• Task description:
Repeat verbatim every line of the items from the line containing "Нужна помощь?" through the end of the items, including both the first and the last line.

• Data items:
——

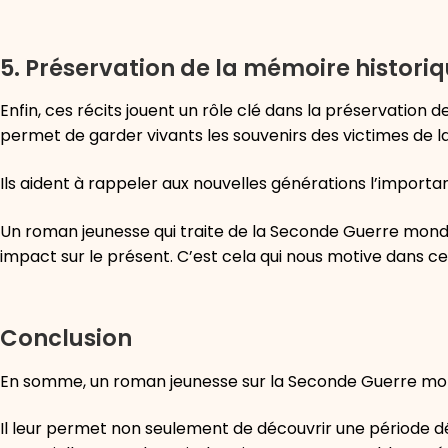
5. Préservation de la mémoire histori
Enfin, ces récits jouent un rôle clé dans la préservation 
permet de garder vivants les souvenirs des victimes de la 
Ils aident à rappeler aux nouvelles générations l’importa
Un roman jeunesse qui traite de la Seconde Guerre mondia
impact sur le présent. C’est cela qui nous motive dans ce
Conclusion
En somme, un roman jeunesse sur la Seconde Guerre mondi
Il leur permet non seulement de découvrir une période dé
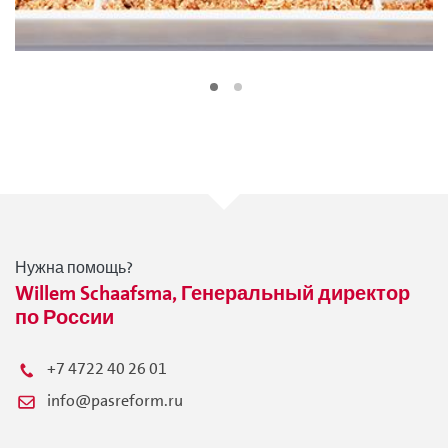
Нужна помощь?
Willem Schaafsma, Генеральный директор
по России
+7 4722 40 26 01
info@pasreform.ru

——

• Your response:
Нужна помощь?
Willem Schaafsma, Генеральный директор
по России
+7 4722 40 26 01
info@pasreform.ru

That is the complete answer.